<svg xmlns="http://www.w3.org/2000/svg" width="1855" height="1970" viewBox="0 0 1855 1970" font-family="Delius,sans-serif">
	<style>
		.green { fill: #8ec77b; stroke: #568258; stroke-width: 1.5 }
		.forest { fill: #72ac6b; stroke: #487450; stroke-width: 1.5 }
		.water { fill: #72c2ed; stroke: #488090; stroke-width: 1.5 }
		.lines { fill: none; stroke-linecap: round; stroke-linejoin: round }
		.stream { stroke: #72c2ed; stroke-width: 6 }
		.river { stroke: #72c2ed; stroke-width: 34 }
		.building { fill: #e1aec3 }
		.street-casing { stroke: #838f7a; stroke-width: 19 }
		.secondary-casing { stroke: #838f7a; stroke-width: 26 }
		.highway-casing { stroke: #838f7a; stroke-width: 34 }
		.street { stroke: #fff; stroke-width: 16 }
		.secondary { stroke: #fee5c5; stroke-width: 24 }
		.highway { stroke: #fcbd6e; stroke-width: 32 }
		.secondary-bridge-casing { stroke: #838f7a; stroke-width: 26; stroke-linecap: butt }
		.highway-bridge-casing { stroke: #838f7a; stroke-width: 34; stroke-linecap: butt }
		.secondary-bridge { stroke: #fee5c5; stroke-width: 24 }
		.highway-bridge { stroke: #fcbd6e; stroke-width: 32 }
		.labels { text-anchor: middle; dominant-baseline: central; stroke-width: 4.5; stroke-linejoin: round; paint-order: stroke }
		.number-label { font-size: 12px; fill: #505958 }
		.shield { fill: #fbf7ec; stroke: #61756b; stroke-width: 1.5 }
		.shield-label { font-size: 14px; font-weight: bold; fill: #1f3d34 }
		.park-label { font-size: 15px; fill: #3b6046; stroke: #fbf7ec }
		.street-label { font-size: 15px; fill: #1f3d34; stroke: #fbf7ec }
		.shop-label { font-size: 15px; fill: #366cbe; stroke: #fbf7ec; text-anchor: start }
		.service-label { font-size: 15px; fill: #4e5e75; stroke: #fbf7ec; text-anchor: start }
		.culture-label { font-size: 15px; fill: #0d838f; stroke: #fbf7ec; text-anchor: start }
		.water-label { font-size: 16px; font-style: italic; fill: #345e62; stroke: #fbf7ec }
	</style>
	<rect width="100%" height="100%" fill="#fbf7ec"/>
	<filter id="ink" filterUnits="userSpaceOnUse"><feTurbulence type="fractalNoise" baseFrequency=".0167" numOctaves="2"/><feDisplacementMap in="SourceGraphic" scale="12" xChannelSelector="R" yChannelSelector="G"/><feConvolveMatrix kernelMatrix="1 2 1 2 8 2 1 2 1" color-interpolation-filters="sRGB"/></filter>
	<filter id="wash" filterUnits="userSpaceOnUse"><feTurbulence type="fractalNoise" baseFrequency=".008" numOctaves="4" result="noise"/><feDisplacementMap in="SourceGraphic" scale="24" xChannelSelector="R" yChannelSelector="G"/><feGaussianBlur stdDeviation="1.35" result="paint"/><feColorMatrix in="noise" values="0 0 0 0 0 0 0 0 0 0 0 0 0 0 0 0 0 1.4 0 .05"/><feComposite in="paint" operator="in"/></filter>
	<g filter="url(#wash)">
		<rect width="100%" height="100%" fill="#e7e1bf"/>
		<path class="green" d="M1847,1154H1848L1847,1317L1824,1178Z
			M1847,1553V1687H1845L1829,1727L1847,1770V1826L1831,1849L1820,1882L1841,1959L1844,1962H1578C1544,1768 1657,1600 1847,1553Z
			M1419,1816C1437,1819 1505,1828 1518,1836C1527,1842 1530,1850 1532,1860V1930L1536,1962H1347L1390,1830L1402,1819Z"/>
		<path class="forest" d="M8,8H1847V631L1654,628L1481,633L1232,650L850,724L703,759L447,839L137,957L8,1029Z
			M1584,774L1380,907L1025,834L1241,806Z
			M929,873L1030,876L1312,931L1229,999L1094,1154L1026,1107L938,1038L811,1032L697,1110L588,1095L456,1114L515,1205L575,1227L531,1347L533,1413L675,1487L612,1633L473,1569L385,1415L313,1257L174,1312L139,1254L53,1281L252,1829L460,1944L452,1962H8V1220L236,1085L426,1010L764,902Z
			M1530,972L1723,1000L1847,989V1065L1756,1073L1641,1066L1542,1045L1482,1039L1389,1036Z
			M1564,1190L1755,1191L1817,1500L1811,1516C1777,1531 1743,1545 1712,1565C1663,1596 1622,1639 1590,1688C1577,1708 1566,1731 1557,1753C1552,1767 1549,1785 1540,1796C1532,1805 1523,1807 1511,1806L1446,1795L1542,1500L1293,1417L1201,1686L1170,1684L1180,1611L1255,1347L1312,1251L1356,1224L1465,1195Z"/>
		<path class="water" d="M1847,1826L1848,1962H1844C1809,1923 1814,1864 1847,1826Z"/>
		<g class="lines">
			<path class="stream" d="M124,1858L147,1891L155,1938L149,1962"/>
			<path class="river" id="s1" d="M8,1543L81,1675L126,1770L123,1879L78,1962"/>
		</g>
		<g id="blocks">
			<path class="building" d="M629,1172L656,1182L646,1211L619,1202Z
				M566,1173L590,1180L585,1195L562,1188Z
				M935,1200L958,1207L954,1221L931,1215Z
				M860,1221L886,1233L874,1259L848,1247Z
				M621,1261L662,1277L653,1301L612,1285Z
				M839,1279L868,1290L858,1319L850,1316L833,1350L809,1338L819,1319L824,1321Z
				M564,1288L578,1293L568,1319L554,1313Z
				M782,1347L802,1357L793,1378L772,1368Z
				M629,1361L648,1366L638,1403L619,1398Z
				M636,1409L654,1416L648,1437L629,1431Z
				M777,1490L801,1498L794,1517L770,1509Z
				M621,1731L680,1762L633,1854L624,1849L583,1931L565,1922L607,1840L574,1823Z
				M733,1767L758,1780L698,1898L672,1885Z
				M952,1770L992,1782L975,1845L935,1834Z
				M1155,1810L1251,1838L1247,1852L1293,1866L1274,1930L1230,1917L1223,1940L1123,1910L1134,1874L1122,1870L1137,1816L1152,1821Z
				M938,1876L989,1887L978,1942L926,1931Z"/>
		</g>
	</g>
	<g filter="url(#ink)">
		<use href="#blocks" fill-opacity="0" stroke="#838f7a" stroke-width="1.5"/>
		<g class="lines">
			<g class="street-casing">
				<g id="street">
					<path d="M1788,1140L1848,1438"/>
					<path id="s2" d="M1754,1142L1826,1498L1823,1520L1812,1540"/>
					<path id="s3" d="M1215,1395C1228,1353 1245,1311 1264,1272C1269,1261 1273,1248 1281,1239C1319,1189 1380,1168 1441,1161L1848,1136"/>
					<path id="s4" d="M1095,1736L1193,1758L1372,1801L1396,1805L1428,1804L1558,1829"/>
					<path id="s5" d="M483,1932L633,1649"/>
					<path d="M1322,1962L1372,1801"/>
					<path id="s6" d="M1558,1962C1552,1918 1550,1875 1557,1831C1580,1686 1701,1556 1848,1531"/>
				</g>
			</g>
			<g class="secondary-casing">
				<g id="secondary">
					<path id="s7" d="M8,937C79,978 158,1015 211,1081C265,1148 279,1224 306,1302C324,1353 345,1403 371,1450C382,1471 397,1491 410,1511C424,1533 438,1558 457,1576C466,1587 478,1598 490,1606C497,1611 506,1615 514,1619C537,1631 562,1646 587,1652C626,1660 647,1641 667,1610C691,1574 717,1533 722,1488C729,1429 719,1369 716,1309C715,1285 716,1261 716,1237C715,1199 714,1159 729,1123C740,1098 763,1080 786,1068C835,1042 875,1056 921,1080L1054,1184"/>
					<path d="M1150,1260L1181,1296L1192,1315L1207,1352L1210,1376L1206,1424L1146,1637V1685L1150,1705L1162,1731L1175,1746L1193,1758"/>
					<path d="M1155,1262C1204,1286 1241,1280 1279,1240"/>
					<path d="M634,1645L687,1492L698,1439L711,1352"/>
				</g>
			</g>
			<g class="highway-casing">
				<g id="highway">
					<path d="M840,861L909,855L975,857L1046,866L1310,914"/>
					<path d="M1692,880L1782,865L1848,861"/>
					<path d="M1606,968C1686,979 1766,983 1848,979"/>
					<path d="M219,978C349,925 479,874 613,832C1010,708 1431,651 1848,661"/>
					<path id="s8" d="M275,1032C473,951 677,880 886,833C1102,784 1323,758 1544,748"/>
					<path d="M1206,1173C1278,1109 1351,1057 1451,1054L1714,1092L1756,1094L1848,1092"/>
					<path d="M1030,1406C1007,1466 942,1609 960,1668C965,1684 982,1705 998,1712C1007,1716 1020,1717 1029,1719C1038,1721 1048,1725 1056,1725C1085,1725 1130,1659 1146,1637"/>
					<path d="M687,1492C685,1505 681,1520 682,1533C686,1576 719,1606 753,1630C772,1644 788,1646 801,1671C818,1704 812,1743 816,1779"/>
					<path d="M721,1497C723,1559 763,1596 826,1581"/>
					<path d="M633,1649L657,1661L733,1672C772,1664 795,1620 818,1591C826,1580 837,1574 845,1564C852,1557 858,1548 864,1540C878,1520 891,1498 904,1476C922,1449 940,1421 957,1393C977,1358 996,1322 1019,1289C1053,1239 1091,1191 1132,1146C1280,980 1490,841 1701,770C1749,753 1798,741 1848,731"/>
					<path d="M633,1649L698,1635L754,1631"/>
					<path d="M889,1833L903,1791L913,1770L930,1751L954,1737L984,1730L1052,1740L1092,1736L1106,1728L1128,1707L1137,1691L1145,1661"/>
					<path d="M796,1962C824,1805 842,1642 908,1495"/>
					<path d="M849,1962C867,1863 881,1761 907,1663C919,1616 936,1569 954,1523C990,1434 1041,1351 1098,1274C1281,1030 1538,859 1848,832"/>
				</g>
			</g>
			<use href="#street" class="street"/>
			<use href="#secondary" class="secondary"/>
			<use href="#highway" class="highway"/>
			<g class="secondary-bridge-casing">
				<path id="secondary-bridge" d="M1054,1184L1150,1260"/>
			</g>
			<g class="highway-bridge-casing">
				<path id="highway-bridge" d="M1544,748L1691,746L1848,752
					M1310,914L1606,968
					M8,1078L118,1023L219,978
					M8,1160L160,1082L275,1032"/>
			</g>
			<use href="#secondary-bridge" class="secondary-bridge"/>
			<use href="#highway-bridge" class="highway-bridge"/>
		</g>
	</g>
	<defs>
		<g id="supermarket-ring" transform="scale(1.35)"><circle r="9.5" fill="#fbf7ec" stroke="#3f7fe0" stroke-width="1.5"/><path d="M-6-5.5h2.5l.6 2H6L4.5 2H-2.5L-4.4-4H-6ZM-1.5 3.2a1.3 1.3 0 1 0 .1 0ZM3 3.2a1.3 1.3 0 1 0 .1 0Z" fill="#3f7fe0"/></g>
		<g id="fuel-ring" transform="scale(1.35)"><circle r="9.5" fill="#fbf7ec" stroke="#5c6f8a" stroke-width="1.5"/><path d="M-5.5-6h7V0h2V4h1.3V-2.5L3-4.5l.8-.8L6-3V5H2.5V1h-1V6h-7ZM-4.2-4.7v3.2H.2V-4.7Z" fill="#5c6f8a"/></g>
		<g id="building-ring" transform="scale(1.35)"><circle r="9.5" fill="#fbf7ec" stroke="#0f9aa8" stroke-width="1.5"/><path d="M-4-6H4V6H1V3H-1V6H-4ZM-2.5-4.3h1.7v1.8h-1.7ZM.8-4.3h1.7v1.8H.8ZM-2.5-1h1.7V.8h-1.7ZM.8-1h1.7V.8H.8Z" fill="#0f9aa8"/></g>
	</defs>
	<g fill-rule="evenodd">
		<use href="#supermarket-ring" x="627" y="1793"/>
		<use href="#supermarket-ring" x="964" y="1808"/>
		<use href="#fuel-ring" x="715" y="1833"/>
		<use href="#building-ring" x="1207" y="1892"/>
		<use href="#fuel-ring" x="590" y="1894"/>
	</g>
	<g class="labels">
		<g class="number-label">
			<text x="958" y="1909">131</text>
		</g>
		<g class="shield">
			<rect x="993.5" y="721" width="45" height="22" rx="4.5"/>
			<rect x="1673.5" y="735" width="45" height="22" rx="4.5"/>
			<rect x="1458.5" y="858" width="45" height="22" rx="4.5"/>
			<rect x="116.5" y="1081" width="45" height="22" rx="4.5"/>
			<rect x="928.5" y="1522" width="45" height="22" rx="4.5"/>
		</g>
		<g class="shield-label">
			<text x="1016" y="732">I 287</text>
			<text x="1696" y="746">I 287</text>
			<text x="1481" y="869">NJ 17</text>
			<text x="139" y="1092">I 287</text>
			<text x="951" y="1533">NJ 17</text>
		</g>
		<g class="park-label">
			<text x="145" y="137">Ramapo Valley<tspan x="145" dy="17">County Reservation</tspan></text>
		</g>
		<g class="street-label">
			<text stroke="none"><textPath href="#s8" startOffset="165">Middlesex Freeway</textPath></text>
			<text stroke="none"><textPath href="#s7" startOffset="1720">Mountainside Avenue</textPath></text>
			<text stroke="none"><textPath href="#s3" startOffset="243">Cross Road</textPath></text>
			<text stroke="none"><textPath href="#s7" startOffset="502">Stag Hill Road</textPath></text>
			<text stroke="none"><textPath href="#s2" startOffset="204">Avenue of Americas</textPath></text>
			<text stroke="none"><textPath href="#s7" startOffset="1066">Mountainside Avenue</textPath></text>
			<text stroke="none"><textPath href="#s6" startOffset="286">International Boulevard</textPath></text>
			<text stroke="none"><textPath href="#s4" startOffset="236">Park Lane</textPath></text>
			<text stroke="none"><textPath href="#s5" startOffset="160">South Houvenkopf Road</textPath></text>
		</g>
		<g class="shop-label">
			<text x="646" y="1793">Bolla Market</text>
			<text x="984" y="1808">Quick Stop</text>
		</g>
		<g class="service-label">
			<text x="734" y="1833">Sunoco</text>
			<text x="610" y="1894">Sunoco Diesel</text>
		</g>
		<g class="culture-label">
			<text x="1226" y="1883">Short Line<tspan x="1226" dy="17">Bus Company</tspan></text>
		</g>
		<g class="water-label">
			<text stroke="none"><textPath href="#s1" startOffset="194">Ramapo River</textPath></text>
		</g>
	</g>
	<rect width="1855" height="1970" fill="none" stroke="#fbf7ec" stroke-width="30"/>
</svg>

════════════════════

§ Work item: Everything above from the line containing "#838f7a; stroke-width: 34;" down to the line containing "middle; dominant-baseline: central;" should be copied exactly, both end lines included, and nothing else.

§ Answer section:
		.highway-bridge-casing { stroke: #838f7a; stroke-width: 34; stroke-linecap: butt }
		.secondary-bridge { stroke: #fee5c5; stroke-width: 24 }
		.highway-bridge { stroke: #fcbd6e; stroke-width: 32 }
		.labels { text-anchor: middle; dominant-baseline: central; stroke-width: 4.5; stroke-linejoin: round; paint-order: stroke }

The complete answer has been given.